From Peter E. Knox & ‎J.C. McKeown, The Oxford Anthology of Roman Literature (Oxford University Press, 2013):

In the Nigrinus, Lucian takes on a theme familiar from Juvenal, a denunciation of modern vice as exemplified by the decadence of contemporary Rome. It is presented as Lucian's report of a visit that he made to Rome seeking medical treatment and a conversation that he had there with a Platonist philosopher, Nigrinus, who lived in the capital but had withdrawn from its turmoil. The thread that provides continuity to their conversation is the contrast between Athens, from which Lucian has just come, and Rome. The people of Athens come in for praise because "philosophy and poverty are their foster-brothers, and they don't look with favor on anyone, citizen or foreigner, who tries to force luxury into their lives."

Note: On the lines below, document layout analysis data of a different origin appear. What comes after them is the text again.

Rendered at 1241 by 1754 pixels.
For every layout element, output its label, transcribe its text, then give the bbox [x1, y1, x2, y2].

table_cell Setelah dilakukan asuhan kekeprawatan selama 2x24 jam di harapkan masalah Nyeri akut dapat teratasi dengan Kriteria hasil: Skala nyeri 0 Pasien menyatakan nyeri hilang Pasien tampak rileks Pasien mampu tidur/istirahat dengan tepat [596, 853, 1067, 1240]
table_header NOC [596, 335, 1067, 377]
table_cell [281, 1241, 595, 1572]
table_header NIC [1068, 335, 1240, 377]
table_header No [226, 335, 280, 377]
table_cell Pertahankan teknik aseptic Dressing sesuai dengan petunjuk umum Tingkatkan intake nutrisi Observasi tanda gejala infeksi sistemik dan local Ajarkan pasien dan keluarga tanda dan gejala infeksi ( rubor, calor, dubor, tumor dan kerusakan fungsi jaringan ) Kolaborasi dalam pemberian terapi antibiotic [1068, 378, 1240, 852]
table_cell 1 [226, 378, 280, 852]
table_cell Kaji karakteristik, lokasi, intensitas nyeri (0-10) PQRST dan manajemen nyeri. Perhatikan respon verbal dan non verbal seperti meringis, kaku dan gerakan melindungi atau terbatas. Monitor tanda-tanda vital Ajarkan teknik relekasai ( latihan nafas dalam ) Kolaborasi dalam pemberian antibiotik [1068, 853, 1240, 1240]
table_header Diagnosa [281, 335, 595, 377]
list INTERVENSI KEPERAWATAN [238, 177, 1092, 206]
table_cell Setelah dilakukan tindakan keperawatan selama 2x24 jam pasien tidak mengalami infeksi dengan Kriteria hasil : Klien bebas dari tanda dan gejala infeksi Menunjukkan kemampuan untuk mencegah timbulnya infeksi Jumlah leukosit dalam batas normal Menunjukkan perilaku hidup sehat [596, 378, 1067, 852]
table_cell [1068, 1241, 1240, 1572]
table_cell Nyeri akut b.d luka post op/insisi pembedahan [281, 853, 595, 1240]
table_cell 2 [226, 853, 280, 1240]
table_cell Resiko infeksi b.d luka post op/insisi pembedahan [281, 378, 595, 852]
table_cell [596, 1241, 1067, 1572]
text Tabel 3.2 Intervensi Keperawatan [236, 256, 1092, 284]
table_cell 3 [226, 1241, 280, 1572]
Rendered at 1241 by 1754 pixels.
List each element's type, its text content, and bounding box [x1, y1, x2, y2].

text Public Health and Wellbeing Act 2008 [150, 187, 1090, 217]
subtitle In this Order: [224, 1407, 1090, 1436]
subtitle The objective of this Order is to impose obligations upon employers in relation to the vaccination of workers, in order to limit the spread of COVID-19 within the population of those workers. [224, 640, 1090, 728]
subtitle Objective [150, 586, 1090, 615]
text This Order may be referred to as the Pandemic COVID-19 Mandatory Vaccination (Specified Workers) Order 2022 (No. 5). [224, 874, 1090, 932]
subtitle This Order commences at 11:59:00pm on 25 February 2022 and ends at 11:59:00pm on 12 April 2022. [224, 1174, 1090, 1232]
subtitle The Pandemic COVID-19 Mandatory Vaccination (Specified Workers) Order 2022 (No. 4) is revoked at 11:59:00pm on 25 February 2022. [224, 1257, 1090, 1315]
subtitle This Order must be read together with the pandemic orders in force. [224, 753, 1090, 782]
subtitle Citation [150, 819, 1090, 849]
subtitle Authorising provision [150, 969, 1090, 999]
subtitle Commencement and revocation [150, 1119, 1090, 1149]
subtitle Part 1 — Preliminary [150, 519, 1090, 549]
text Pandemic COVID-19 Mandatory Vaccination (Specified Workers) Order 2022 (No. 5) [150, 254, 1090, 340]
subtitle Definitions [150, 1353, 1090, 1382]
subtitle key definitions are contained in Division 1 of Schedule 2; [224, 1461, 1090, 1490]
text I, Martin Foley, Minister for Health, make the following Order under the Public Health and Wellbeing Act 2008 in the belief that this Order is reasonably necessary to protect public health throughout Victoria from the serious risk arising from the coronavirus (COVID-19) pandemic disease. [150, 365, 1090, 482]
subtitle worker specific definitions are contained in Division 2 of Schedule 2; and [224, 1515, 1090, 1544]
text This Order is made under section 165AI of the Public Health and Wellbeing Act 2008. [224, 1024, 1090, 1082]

And from Philip Goff, ‎Arthur Farnsley & ‎Peter Thuesen, The Bible in American Life (Oxford University Press, 2017):

The New Testament receives far less space in the Woman's Bible than the Old, but Elizabeth, Anna, and Jesus's mother come in for praise; Mary becomes the subject of Cady Stanton's expansive remarks on motherhood. Jesus is regarded as innocent of patriarchy, while Paul takes the blame for women's subordination in Christianity.


Conclusion

I have no doubt that the definitions offered by the dictionaries cited in the poster's question reflect a modern real-world tendency to use "come in for" negatively, in conjunction with words such as criticism, blame, censure, or punishment. But it would be inaccurate to claim that historically the phrase carried a primarily negative connotation or to suggest that today it is never used in positive contexts.

The eighteenth- and nineteenth-century examples noted above show that instances of "come in for" used in a positive or neutral sense have appeared in English writing for hundreds of years, and examples of "come in for praise" in recent books from reputable publishers indicate that such positive usage still occurs today.